Todays lesson: Chew your food better when your drunk. I almost choked throwing up this morning.
I'm also annoyed at my horoscope for not warning me of my perils
Well, I was going to ask you what happened to all my lipstick. Until I saw the giant red penis on my living room wall.
The bruises are from paintball. The money is from me being awesome
Restaurants Roasting People Who Gave Them Negative Yelp Reviews (25 Pics)
Look man, sometimes you just gotta say "Sure! Why not? I can always take a shower afterwards"
i ate a whole tub of butter with my hands last night. don't tell me about rock bottom
He picked up a chick with a line about the price of used cars in Sri Lanka and developing economies. Step it up.

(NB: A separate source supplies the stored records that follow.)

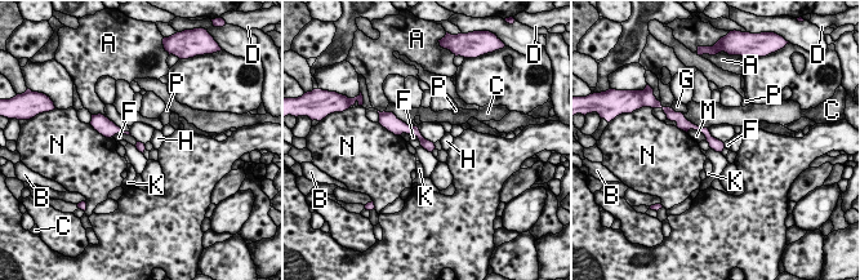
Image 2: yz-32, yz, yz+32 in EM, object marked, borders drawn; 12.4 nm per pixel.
act=show view=em um=3.6 slice=planes show=borders at=same

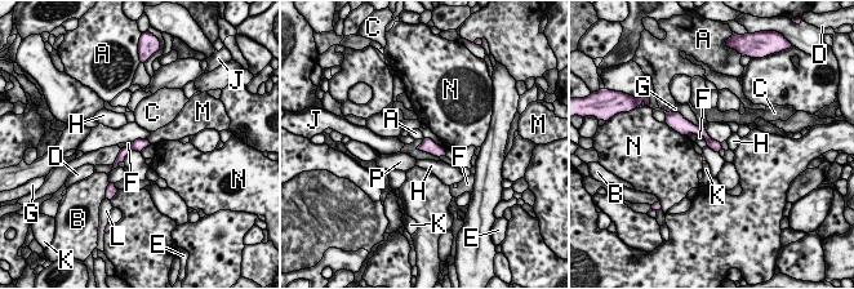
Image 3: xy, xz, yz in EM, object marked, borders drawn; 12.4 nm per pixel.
longest_contact=F:340nm act=skip each=A:other,B:other,C:other,D:other,E:other,F:other,G:other,H:other,J:other,K:other,L:other,M:other,N:other,P:other border=3:(416, 147), (439, 158) found='one neuron here'

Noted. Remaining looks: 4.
why='thin end' act=show view=em slice=planes show=borders pic=1 at=(566, 316)

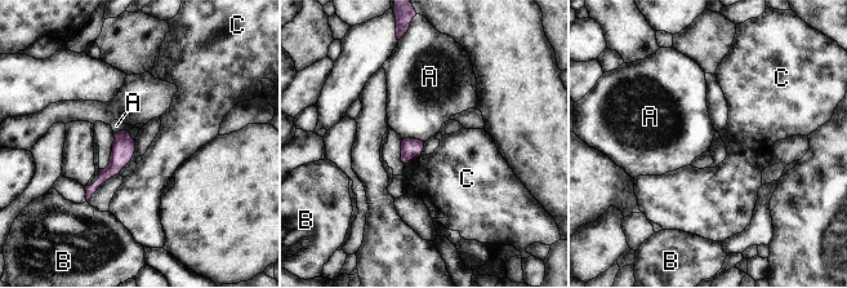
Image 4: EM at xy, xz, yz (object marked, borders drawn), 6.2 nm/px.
act=skip each=A:other,B:other,C:other runs_along=4:(126, 134), (116, 164), (89, 191) found='no lettered segment goes on from it'

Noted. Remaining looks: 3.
act=show view=em slice=xy step=16 show=plain pic=1 at=(1084, 116)

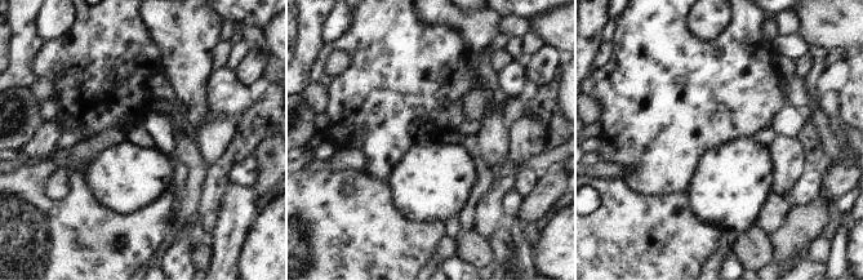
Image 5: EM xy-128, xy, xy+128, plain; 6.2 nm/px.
act=show view=em slice=xy step=16 show=tint at=same

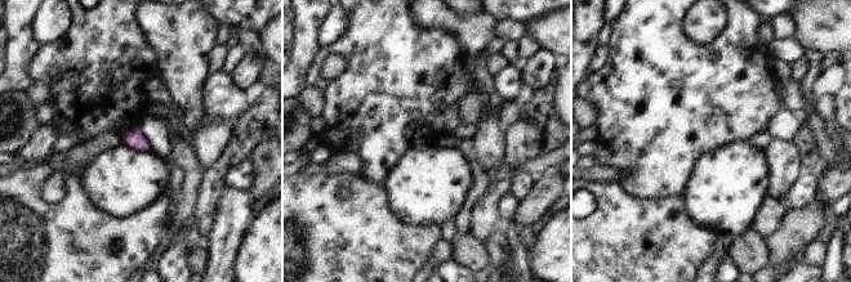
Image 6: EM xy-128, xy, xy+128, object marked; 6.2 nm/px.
why='see the neighbours' act=show view=em slice=xy step=16 show=borders at=same

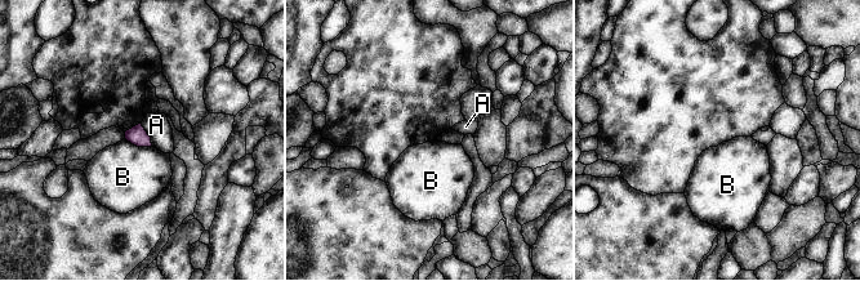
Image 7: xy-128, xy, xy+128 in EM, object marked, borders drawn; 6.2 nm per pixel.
act=skip each=A:other,B:other border=7:(125, 138), (137, 146), (151, 146) found='none of them fits'

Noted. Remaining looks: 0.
act=finish edits=none rest=unchecked

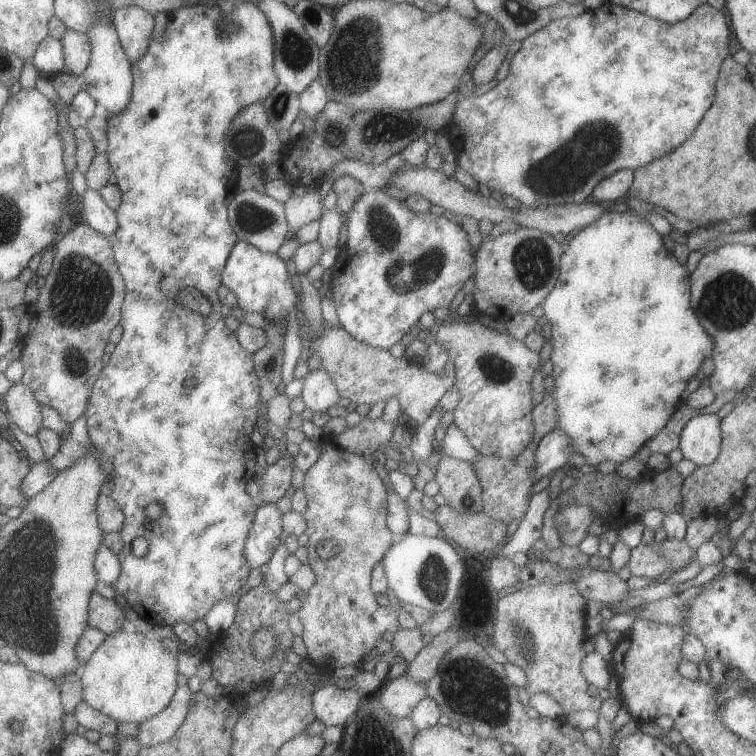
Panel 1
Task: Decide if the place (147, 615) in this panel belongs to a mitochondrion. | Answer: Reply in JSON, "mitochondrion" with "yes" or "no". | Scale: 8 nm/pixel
{"mitochondrion":"no"}

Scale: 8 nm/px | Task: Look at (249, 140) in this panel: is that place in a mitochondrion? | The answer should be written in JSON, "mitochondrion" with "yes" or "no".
{"mitochondrion":"yes"}

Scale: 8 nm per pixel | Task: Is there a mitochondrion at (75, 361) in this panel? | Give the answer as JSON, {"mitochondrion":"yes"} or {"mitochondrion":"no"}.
{"mitochondrion":"yes"}

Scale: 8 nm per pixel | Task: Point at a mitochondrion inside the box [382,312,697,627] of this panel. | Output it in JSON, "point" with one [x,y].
{"point":[435,580]}

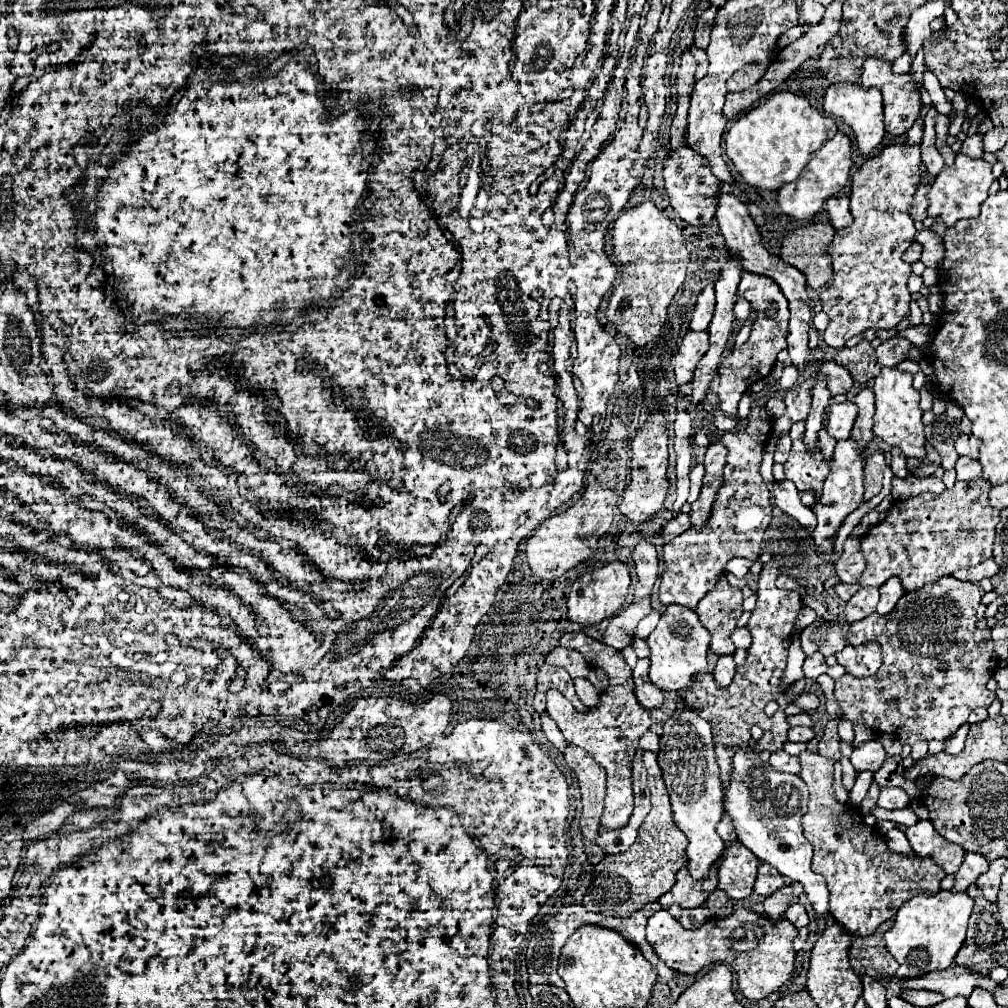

The bet was for naked jumping jacks. And it back fired, she just laughed at all the slapping noise.
151 hangover. Need apocalypse.
Woman Posts Harassing DMs From Creep Online, Now He’s Upset Because People Told His Mom
The sex was so bad. I kept sending people snapchats of my face during it.
Life is my bitch right now. The bouncers tried to carry me out of the club, but everyone thought I was crowd surfing so everyone carried me BACK IN. Winning as fuck.
I'm on my way back with the wine... And a puppy. It was free.
Leave it to me to sleep w a guy who gets poison ivy on his dick
Am I supposed to get so horny by looking at your dick that I start orgasming uncontrollably
Who else has a jello penis in their fridge?!